=== Excerto selecionado ===
>>>
De Ndayne para Dakar, no Senegal 3 horas de viagem de carro ida e volta, para votar nas presidenciais portuguesas.
Foi o que Mário Oliveira teve de fazer hoje para votar para as eleições presidenciais portuguesas, na Embaixada de Portugal em Dakar.
Está recenseado em Portugal, porque está há menos de um ano a trabalhar no Senegal.
Acha que o esforço vale a pena.
Mário Oliveira revela que ficou surpreendido quando viu o boletim de voto com 14 candidatos, quando são apenas 11 os candidatos a Belém.
Os boletins foram impressos antes da validação das candidaturas.
É a segunda vez que este engenheiro português vota em mobilidade.
O ano passado foi na Hungria para as eleições legislativas e regista as diferenças.
<<<
=== O que se pede ===
Continue o excerto sobre a viagem de Mário Oliveira a Dakar para votar, a partir da última frase apresentada. A listagem não tem qualquer relação com o excerto.

=== Material fornecido ===
>>>
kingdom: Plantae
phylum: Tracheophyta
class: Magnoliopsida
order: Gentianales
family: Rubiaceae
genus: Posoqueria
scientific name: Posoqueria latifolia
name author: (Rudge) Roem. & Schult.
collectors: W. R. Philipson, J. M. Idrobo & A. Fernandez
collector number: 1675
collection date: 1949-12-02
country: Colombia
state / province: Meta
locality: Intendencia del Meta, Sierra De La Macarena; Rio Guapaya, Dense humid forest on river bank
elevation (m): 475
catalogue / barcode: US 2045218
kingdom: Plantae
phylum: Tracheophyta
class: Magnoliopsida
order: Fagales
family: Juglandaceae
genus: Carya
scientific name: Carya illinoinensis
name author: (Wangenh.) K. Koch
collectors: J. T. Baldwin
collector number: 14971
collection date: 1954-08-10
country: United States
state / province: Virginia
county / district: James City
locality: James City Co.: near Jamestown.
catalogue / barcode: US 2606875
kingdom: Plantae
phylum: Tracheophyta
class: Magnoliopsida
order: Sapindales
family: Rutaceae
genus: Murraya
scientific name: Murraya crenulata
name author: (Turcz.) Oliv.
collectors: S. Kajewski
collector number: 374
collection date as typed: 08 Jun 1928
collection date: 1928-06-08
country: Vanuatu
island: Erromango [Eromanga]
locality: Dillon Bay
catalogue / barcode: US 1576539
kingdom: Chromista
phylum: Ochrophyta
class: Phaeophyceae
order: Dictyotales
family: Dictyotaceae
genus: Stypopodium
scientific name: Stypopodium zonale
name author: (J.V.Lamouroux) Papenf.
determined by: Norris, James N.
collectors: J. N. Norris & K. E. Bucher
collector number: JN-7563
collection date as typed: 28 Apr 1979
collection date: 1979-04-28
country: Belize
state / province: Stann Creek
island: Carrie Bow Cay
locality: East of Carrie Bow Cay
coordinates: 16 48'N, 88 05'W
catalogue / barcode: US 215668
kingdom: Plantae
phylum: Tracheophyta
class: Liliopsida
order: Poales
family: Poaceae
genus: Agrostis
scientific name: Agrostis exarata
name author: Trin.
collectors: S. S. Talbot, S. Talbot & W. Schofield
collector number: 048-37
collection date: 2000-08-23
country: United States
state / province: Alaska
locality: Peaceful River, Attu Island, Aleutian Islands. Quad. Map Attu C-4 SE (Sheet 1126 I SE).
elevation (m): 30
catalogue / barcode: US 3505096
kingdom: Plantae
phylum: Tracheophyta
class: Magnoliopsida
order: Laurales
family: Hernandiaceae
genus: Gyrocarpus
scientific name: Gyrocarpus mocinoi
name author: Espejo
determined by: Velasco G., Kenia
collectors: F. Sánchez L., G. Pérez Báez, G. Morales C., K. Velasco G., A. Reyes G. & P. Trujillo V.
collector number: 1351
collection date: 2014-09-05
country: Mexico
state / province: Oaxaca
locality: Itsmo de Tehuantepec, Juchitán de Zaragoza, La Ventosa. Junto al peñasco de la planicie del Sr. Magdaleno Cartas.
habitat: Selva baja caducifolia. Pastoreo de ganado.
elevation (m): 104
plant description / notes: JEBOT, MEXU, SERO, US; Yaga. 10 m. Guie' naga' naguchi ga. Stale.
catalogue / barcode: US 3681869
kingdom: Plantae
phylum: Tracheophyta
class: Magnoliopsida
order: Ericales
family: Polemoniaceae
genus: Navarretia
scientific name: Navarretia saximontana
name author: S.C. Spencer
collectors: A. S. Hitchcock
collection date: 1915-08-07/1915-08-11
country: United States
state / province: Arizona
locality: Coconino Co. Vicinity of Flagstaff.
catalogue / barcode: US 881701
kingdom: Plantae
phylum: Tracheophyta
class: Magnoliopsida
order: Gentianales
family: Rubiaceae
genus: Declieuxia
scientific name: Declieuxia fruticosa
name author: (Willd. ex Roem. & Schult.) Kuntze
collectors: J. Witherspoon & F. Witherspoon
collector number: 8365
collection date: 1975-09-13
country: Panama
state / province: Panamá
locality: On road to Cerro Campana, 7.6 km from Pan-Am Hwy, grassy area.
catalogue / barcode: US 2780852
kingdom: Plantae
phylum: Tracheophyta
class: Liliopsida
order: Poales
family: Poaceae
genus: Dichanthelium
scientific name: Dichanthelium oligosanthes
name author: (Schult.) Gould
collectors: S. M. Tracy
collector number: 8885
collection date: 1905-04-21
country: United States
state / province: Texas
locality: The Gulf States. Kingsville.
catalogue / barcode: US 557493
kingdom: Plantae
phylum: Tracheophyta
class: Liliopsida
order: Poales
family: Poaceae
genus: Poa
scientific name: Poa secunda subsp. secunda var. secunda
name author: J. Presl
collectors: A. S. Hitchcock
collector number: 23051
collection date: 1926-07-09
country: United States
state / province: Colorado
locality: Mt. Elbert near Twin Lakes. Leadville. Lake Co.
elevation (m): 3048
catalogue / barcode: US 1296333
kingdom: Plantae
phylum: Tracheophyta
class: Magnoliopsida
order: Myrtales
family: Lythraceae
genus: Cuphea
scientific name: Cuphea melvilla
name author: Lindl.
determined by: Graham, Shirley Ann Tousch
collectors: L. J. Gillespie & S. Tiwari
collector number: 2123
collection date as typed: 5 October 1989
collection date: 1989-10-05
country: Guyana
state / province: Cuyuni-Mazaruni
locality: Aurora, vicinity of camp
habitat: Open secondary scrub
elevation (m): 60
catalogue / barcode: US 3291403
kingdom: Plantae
<<<
=== Resultado da tarefa ===
Engenheiro civil a trabalhar neste país africano, Mário Oliveira conta na RDP Internacional, à jornalista Paula Machado que na empresa onde trabalha, há mais portugueses, mas nesta altura estão de férias em Portugal.
Hoje para votar, confessa Mário Oliveira, levou além do documento de identificação, um amuleto da sorte, uma camisola do Vitória de Setúbal, cidade de onde é natural.
No Senegal está a trabalhar na construção de um porto de águas profundas.